Allerdings verlangt diese Qualifikationsnorm (ua) die Absicht des Täters, sich durch die wiederkehrende Begehung von (nicht „Suchtmittelverkäufen“ schlechthin [vgl US 3], sondern) Taten nach § 28a Abs 1 SMG, also solchen Taten längere Zeit hindurch ein den Voraussetzungen des § 70 Abs 2 StGB entsprechendes Einkommen zu verschaffen, die (nicht bloß insgesamt, sondern) jeweils in Bezug auf eine (allenfalls durch sukzessive Tatbestandsverwirklichung mit entsprechendem Additionsvorsatz – RIS‑Justiz RS0124018) die Grenzmenge (§ 28b SMG) übersteigende Suchtgiftquantität begangen werden (RIS‑Justiz RS0123909, RS0112225 [T11]; Fabrizy , Suchtmittelrecht 6 § 28a Rz 10; jüngst 13 Os 138/16t). Eine derartige Intention des Angeklagten bringen die tatrichterlichen Feststellungen indes – auch mit Blick auf den bloß zu ihrer Verdeutlichung heranzuziehenden Urteilsspruch (RIS-Justiz RS0117119 [T1]; US 2: „solcher Suchtgiftgeschäfte“) – nicht zum Ausdruck (US 3 f: Inverkehrsetzen der festgestellten Gesamtmenge „im Zuge vieler Einzelverkäufe“ und Handeln „in der Absicht, sich durch die wiederkehrende Begehung von Suchtgiftverkäufen über einen längeren Zeitraum hindurch ein nicht bloß geringfügiges […] fortlaufendes Einkommen zu verschaffen“).

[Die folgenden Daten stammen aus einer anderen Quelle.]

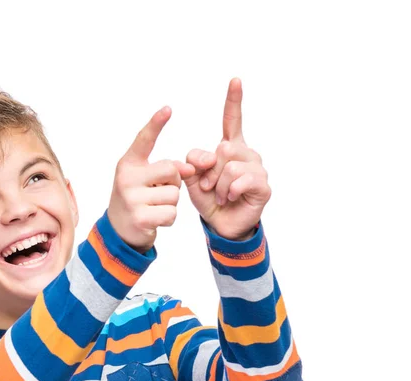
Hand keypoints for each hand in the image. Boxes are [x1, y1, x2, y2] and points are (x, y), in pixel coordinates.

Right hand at [108, 106, 195, 252]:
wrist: (120, 230)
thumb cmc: (138, 198)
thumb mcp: (147, 180)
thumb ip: (168, 170)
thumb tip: (191, 168)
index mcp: (128, 164)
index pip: (143, 140)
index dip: (156, 124)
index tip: (168, 109)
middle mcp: (127, 178)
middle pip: (171, 170)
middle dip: (173, 182)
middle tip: (159, 191)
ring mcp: (132, 199)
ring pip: (174, 195)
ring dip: (171, 203)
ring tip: (154, 207)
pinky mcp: (140, 218)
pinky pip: (171, 213)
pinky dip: (168, 218)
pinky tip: (155, 219)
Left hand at [181, 78, 270, 240]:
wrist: (221, 225)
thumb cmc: (210, 200)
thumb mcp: (194, 181)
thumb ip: (193, 164)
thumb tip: (202, 156)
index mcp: (230, 148)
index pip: (232, 121)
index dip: (233, 101)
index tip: (235, 80)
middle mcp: (246, 153)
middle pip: (223, 148)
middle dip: (210, 171)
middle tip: (208, 187)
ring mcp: (257, 168)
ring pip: (230, 165)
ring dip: (218, 185)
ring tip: (221, 196)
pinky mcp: (263, 185)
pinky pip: (240, 180)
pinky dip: (229, 191)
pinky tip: (231, 198)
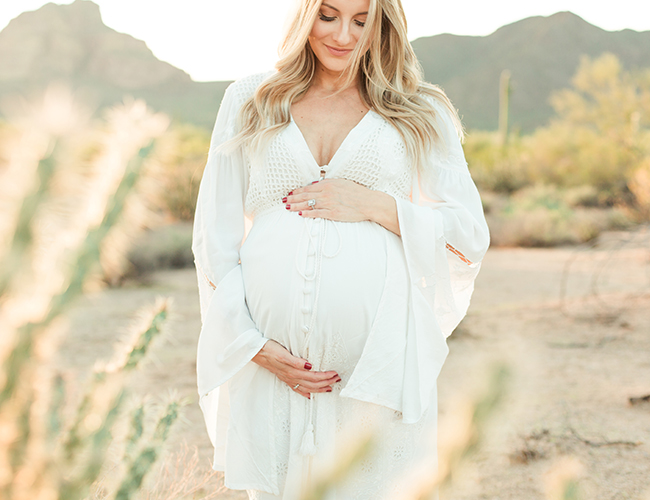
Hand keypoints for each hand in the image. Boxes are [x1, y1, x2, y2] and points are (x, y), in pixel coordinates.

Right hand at [252, 339, 339, 398]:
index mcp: (293, 371)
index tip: (335, 373)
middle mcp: (291, 377)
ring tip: (329, 388)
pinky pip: (297, 389)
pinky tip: (310, 395)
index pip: (314, 377)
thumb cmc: (269, 350)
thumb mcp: (283, 353)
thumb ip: (296, 361)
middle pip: (313, 384)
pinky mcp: (284, 378)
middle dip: (326, 383)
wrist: (255, 351)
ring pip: (307, 388)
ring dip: (319, 388)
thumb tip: (309, 366)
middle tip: (337, 379)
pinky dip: (305, 392)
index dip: (326, 376)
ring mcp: (288, 379)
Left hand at [283, 179, 400, 235]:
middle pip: (305, 196)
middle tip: (284, 201)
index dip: (297, 191)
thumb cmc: (357, 192)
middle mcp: (327, 192)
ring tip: (288, 208)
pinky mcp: (333, 213)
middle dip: (293, 198)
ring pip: (308, 204)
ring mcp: (329, 203)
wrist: (369, 202)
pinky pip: (316, 213)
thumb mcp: (342, 182)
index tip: (290, 193)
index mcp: (329, 183)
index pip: (308, 187)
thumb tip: (316, 184)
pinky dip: (307, 213)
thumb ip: (328, 183)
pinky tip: (300, 214)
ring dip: (296, 206)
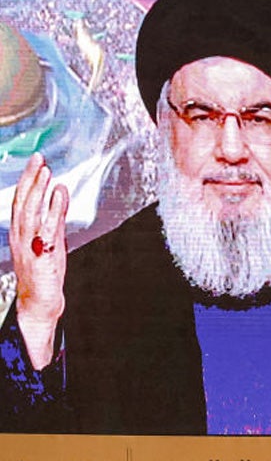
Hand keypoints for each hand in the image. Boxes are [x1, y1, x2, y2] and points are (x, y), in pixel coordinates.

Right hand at [8, 153, 68, 369]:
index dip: (27, 180)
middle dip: (30, 178)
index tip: (36, 161)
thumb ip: (54, 215)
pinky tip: (58, 194)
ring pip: (31, 212)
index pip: (21, 200)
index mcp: (20, 231)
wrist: (40, 301)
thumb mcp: (50, 238)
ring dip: (38, 190)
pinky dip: (52, 209)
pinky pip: (46, 228)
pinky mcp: (42, 254)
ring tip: (46, 171)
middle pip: (23, 202)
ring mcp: (29, 245)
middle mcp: (21, 236)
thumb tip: (59, 191)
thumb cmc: (45, 270)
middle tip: (39, 158)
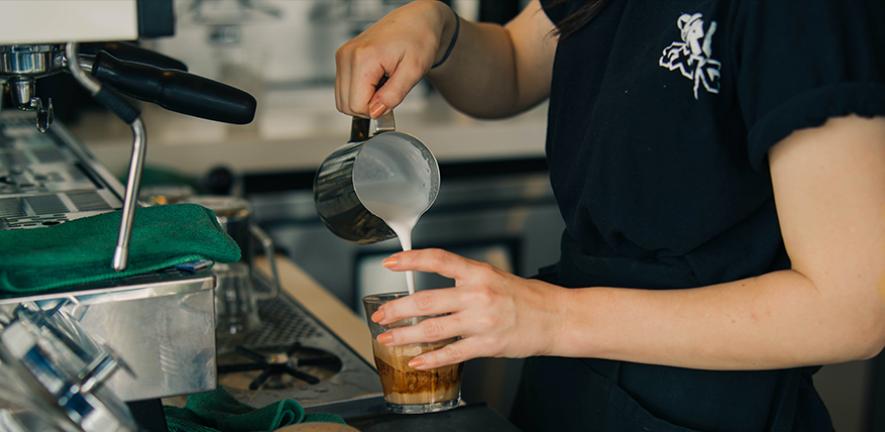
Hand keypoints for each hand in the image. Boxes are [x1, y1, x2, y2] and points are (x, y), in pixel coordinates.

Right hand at [335, 0, 455, 117]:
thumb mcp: (413, 71)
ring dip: (364, 99)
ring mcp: (343, 56)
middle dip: (369, 106)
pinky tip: (376, 80)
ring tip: (383, 84)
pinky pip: (345, 88)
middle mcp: (347, 55)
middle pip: (346, 105)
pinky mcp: (344, 57)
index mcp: (363, 58)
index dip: (376, 110)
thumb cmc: (418, 39)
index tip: (391, 98)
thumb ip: (393, 95)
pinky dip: (360, 91)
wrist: (417, 20)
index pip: (356, 105)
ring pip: (343, 99)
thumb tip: (375, 112)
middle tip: (388, 91)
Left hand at [372, 248, 567, 369]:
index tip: (390, 262)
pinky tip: (417, 361)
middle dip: (397, 310)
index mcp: (478, 272)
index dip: (411, 260)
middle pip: (426, 301)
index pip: (438, 260)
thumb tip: (433, 289)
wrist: (555, 317)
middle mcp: (478, 294)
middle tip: (380, 315)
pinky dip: (431, 359)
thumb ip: (464, 281)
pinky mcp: (487, 344)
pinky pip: (452, 353)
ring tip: (388, 339)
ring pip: (433, 330)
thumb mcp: (493, 277)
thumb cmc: (525, 298)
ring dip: (405, 336)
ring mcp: (482, 321)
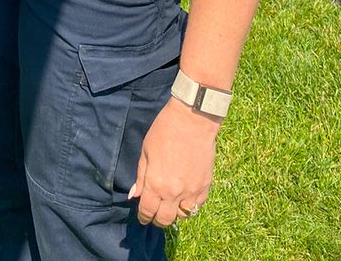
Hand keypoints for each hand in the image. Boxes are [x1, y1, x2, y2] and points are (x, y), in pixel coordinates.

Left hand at [129, 97, 219, 228]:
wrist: (192, 120)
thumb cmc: (164, 131)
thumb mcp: (146, 151)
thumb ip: (141, 177)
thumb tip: (135, 196)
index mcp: (155, 184)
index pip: (148, 211)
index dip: (143, 217)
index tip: (142, 217)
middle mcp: (173, 193)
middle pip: (165, 219)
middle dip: (158, 220)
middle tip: (155, 216)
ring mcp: (191, 191)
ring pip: (183, 216)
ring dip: (175, 214)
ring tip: (170, 206)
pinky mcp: (205, 186)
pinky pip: (197, 206)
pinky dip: (190, 206)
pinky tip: (185, 199)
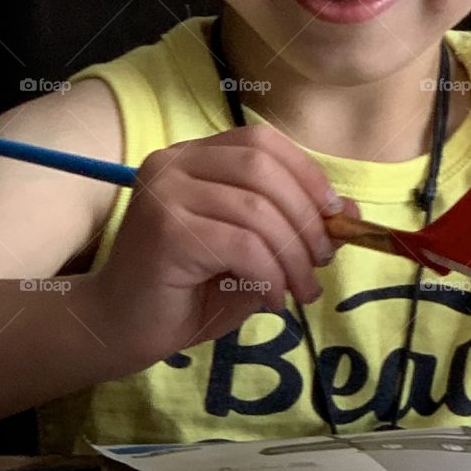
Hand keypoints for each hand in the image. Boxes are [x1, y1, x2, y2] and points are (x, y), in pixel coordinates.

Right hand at [91, 125, 362, 367]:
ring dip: (293, 255)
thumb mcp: (253, 251)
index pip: (262, 142)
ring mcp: (165, 193)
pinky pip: (242, 245)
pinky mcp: (167, 231)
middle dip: (306, 216)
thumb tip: (350, 210)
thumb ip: (293, 224)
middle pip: (264, 169)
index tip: (334, 213)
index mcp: (193, 156)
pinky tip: (272, 300)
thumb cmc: (186, 290)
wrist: (120, 328)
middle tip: (321, 261)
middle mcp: (173, 163)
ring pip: (257, 210)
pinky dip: (270, 274)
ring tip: (302, 290)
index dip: (306, 173)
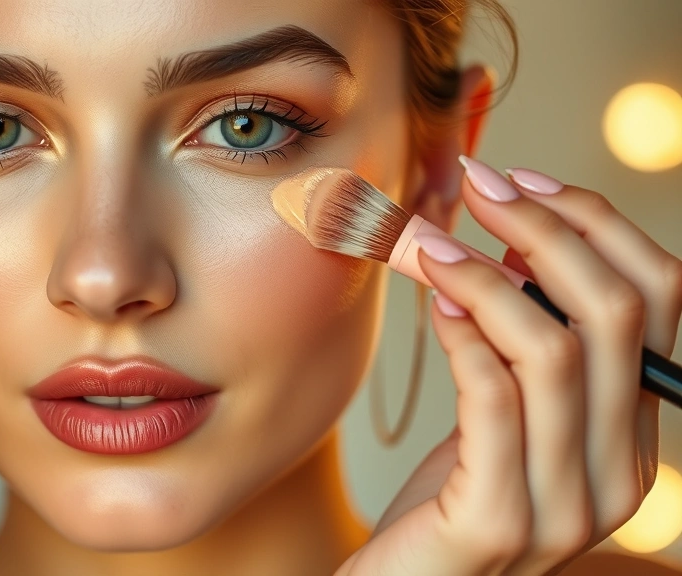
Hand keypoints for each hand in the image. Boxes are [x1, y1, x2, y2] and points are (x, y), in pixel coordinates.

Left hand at [336, 159, 680, 575]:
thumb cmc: (445, 498)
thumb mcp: (501, 412)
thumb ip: (524, 342)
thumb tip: (516, 238)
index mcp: (630, 434)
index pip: (658, 301)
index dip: (596, 225)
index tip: (522, 180)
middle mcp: (618, 472)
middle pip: (616, 312)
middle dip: (544, 228)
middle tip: (478, 185)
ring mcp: (566, 505)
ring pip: (554, 348)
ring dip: (485, 276)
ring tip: (427, 242)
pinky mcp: (501, 521)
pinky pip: (495, 399)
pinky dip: (464, 334)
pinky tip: (430, 302)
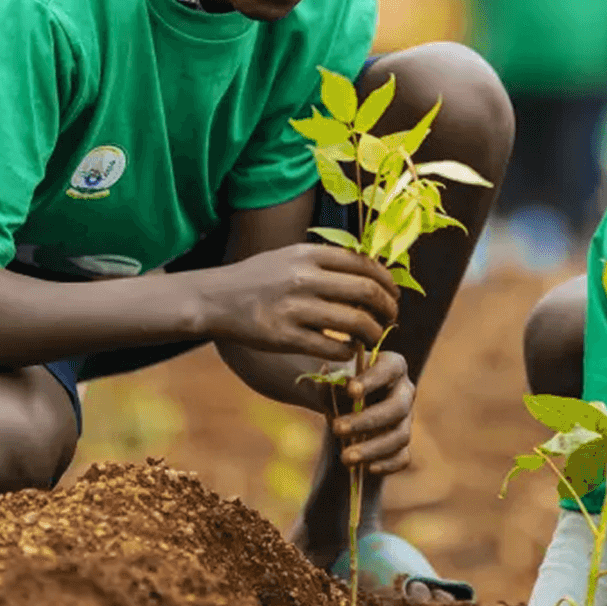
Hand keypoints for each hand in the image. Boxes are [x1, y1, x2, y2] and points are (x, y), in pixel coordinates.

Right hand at [199, 244, 397, 358]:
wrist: (213, 299)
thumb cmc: (256, 278)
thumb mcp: (289, 256)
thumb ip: (324, 261)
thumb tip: (368, 268)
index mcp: (308, 254)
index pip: (363, 263)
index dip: (386, 281)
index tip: (393, 293)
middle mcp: (303, 277)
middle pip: (366, 292)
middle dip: (387, 307)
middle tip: (391, 316)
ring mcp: (294, 308)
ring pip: (355, 322)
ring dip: (373, 332)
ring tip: (373, 337)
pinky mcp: (284, 337)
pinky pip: (332, 347)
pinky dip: (348, 351)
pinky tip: (348, 351)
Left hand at [328, 349, 416, 475]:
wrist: (342, 401)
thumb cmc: (340, 383)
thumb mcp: (333, 377)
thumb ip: (332, 380)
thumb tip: (333, 384)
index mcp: (393, 365)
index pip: (390, 369)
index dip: (373, 380)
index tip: (351, 390)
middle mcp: (405, 391)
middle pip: (397, 408)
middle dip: (367, 421)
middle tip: (336, 428)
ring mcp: (407, 418)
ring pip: (400, 436)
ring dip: (373, 448)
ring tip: (346, 458)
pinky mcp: (402, 442)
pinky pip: (403, 456)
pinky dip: (387, 464)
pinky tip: (367, 468)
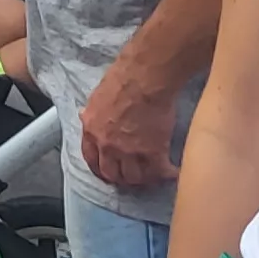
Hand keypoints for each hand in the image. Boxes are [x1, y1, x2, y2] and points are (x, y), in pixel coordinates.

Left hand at [78, 56, 178, 186]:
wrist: (144, 78)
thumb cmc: (122, 79)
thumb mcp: (97, 97)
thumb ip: (92, 113)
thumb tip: (84, 116)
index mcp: (91, 131)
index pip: (91, 159)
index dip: (101, 169)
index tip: (109, 172)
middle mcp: (107, 145)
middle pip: (112, 174)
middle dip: (122, 179)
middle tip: (134, 178)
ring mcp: (129, 151)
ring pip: (135, 178)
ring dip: (145, 179)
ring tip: (154, 175)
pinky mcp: (152, 152)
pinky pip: (159, 172)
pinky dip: (168, 174)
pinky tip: (174, 172)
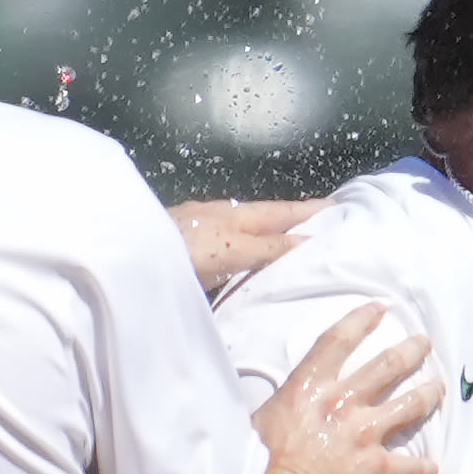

Aufgrund der zutreffend nach § 28a Abs 4 Z 3 SMG erfolgten Strafrahmenbildung sowie des Umstands, dass die fehlerhafte Subsumtion (Z 10) die vom Erstgericht angenommenen besonderen Erschwerungsgründe nicht tangiert (vgl US 7), blieb sie für den Angeklagten jedoch ohne Nachteil im Sinn des § 290 Abs 1 zweiter Satz erster Fall StPO, sodass kein Anlass zu amtswegiger Wahrnehmung bestand.

 

Die Entscheidung über die Berufung des Angeklagten wegen des Ausspruchs über die Strafe sowie die Berufung der Staatsanwaltschaft kommt somit dem – dabei an die aufgezeigte Fehlsubsumtion nicht gebundenen (RIS‑Justiz RS0118870) – Oberlandesgericht zu (§ 285i StPO).

Die Kostenentscheidung beruht auf § 390a Abs 1 StPO.